#### WHAT THE EXERCISE ASKS
Your reply should be an exact copy of every entry, with the pictures removed.

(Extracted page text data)
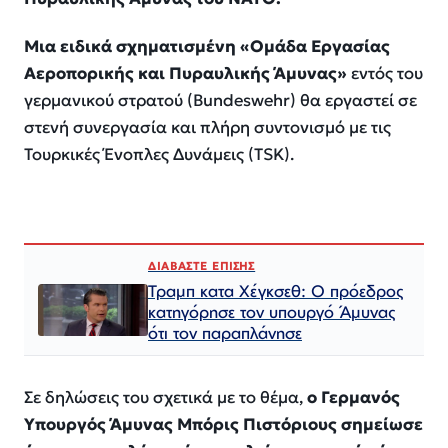
Μια ειδικά σχηματισμένη «Ομάδα Εργασίας
Αεροπορικής και Πυραυλικής Άμυνας»
εντός του
γερμανικού στρατού (Bundeswehr) θα εργαστεί σε
στενή συνεργασία και πλήρη συντονισμό με τις
Τουρκικές Ένοπλες Δυνάμεις (TSK).
ΔΙΑΒΑΣΤΕ ΕΠΙΣΗΣ
Τραμπ κατα Χέγκσεθ: Ο πρόεδρος
κατηγόρησε τον υπουργό Άμυνας
ότι τον παραπλάνησε
Σε δηλώσεις του σχετικά με το θέμα,
ο Γερμανός
Υπουργός Άμυνας Μπόρις Πιστόριους σημείωσε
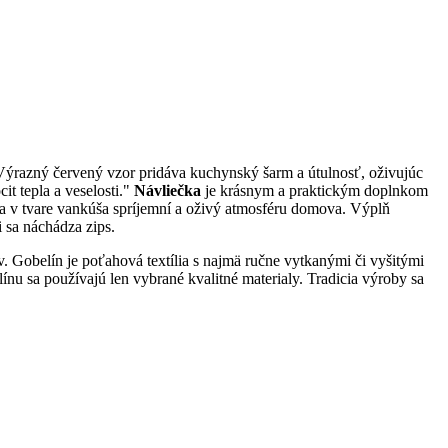
 Výrazný červený vzor pridáva kuchynský šarm a útulnosť, oživujúc
t tepla a veselosti."
Návliečka
je krásnym a praktickým doplnkom
ia v tvare vankúša spríjemní a oživý atmosféru domova. Výplň
 sa náchádza zips.
v. Gobelín je poťahová textília s najmä ručne vytkanými či vyšitými
u sa používajú len vybrané kvalitné materialy. Tradicia výroby sa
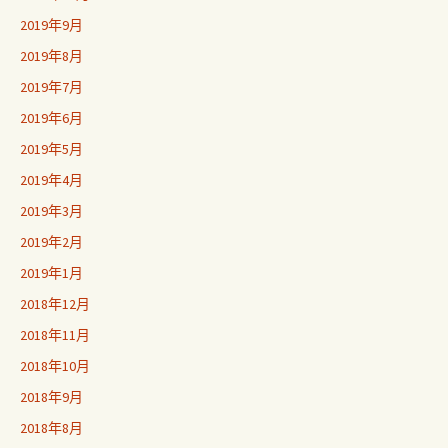
2019年9月
2019年8月
2019年7月
2019年6月
2019年5月
2019年4月
2019年3月
2019年2月
2019年1月
2018年12月
2018年11月
2018年10月
2018年9月
2018年8月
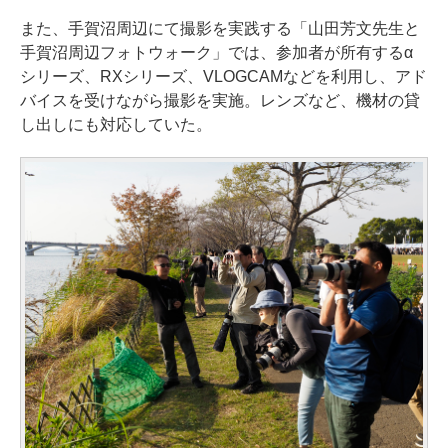
また、手賀沼周辺にて撮影を実践する「山田芳文先生と
手賀沼周辺フォトウォーク」では、参加者が所有するα
シリーズ、RXシリーズ、VLOGCAMなどを利用し、アド
バイスを受けながら撮影を実施。レンズなど、機材の貸
し出しにも対応していた。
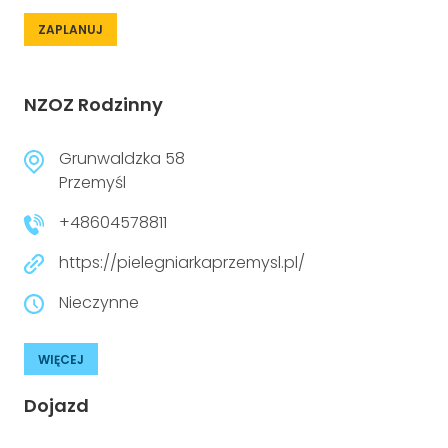
ZAPLANUJ
NZOZ Rodzinny
Grunwaldzka 58
Przemyśl
+48604578811
https://pielegniarkaprzemysl.pl/
Nieczynne
WIĘCEJ
Dojazd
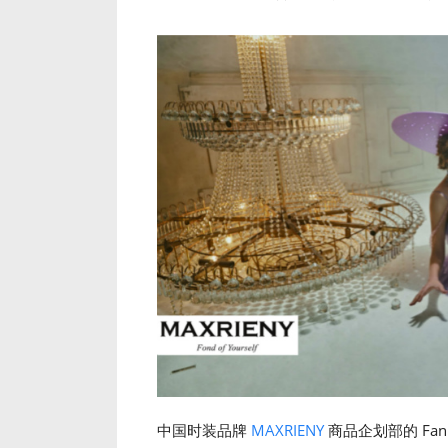
中国时装品牌
MAXRIENY
商品企划部的 Fa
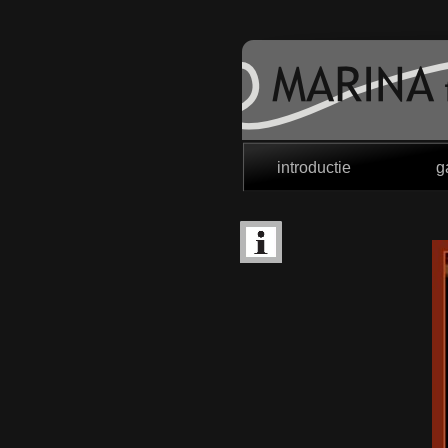
introductie
g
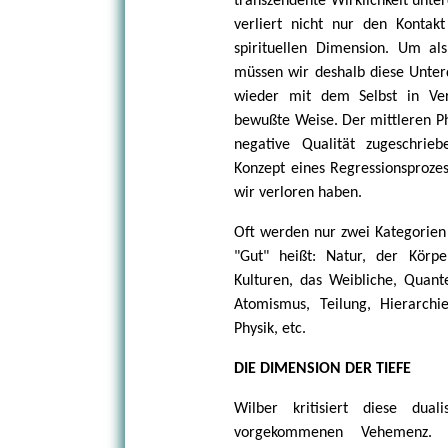
transzendente Wirklichkeit unterd
verliert nicht nur den Konta
spirituellen Dimension. Um al
müssen wir deshalb diese Unter
wieder mit dem Selbst in Ve
bewußte Weise. Der mittleren Ph
negative Qualität zugeschrie
Konzept eines Regressionsproze
wir verloren haben.
Oft werden nur zwei Kategorien 
"Gut" heißt: Natur, der Körper
Kulturen, das Weibliche, Quanten
Atomismus, Teilung, Hierarchi
Physik, etc.
DIE DIMENSION DER TIEFE
Wilber kritisiert diese dual
vorgekommenen Vehemenz. 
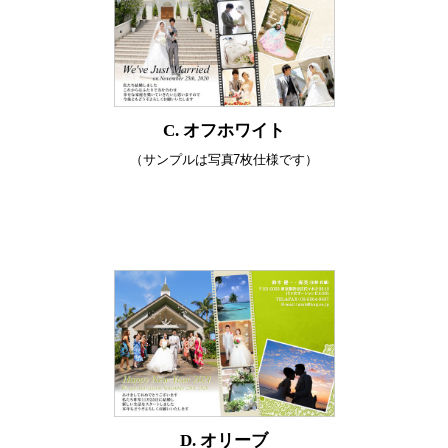
C. オフホワイト
（サンプルは写真7枚仕様です）
D. オリーブ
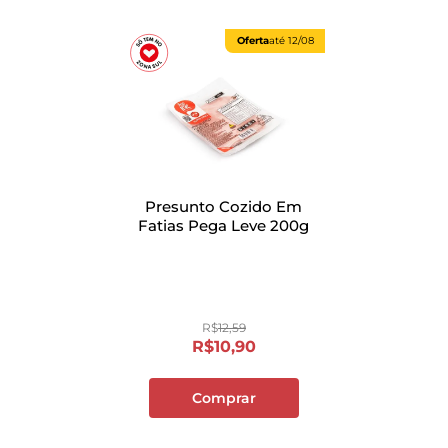
Oferta
até
12/08
Presunto Cozido Em
Fatias Pega Leve 200g
R$
12
,
59
R$
10
,
90
Comprar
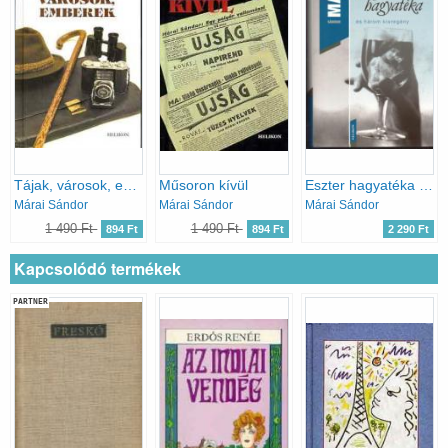
Tájak, városok, emberek
Műsoron kívül
Eszter hagyatéka és három kisregény
Márai Sándor
Márai Sándor
Márai Sándor
1 490 Ft
1 490 Ft
894 Ft
894 Ft
2 290 Ft
Kapcsolódó termékek
PARTNER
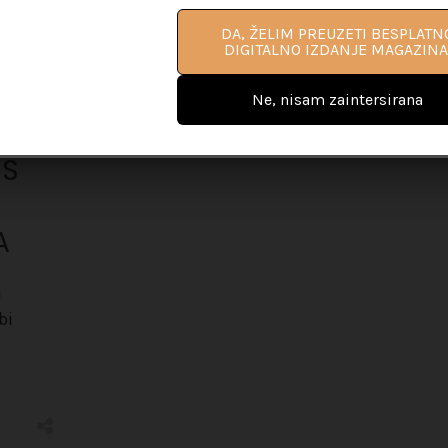
DA, ŽELIM PROČITATI VIŠE
DA, ŽELIM PREUZETI BESPLATN
INFORMACIJA O PRIRUČNIKU ZA L
DIGITALNO IZDANJE MAGAZINA
COACHING
Ne, nisam zaintersirana
Ne, nisam zaintersirana
SS
A
u
bi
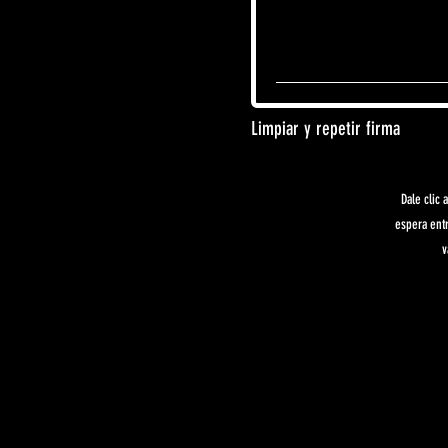
Limpiar y repetir firma
Dale clic
espera entr
v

#### RESPONSE TO THE EXERCISE
Μια ειδικά σχηματισμένη «Ομάδα Εργασίας
Αεροπορικής και Πυραυλικής Άμυνας»
εντός του
γερμανικού στρατού (Bundeswehr) θα εργαστεί σε
στενή συνεργασία και πλήρη συντονισμό με τις
Τουρκικές Ένοπλες Δυνάμεις (TSK).
ΔΙΑΒΑΣΤΕ ΕΠΙΣΗΣ
Τραμπ κατα Χέγκσεθ: Ο πρόεδρος
κατηγόρησε τον υπουργό Άμυνας
ότι τον παραπλάνησε
Σε δηλώσεις του σχετικά με το θέμα,
ο Γερμανός
Υπουργός Άμυνας Μπόρις Πιστόριους σημείωσε
 Výrazný červený vzor pridáva kuchynský šarm a útulnosť, oživujúc
t tepla a veselosti."
Návliečka
je krásnym a praktickým doplnkom
ia v tvare vankúša spríjemní a oživý atmosféru domova. Výplň
 sa náchádza zips.
v. Gobelín je poťahová textília s najmä ručne vytkanými či vyšitými
u sa používajú len vybrané kvalitné materialy. Tradicia výroby sa
2019年9月
2019年8月
2019年7月
2019年6月
2019年5月
2019年4月
2019年3月
2019年2月
2019年1月
2018年12月
2018年11月
2018年10月
2018年9月
2018年8月
また、手賀沼周辺にて撮影を実践する「山田芳文先生と
手賀沼周辺フォトウォーク」では、参加者が所有するα
シリーズ、RXシリーズ、VLOGCAMなどを利用し、アド
バイスを受けながら撮影を実施。レンズなど、機材の貸
し出しにも対応していた。
ZAPLANUJ
NZOZ Rodzinny
Grunwaldzka 58
Przemyśl
+48604578811
https://pielegniarkaprzemysl.pl/
Nieczynne
WIĘCEJ
Dojazd
中国时装品牌
MAXRIENY
商品企划部的 Fa
introductie
g
transzendente Wirklichkeit unterd
verliert nicht nur den Konta
spirituellen Dimension. Um al
müssen wir deshalb diese Unter
wieder mit dem Selbst in Ve
bewußte Weise. Der mittleren Ph
negative Qualität zugeschrie
Konzept eines Regressionsproze
wir verloren haben.
Oft werden nur zwei Kategorien 
"Gut" heißt: Natur, der Körper
Kulturen, das Weibliche, Quanten
Atomismus, Teilung, Hierarchi
Physik, etc.
DIE DIMENSION DER TIEFE
Wilber kritisiert diese dual
vorgekommenen Vehemenz. 
C. オフホワイト
（サンプルは写真7枚仕様です）
D. オリーブ
Oferta
até
12/08
Presunto Cozido Em
Fatias Pega Leve 200g
R$
12
,
59
R$
10
,
90
Comprar
Tájak, városok, emberek
Műsoron kívül
Eszter hagyatéka és három kisregény
Márai Sándor
Márai Sándor
Márai Sándor
1 490 Ft
1 490 Ft
894 Ft
894 Ft
2 290 Ft
Kapcsolódó termékek
PARTNER
DA, ŽELIM PROČITATI VIŠE
DA, ŽELIM PREUZETI BESPLATN
INFORMACIJA O PRIRUČNIKU ZA L
DIGITALNO IZDANJE MAGAZINA
COACHING
Ne, nisam zaintersirana
Ne, nisam zaintersirana
SS
A
u
bi
Limpiar y repetir firma
Dale clic
espera entr
v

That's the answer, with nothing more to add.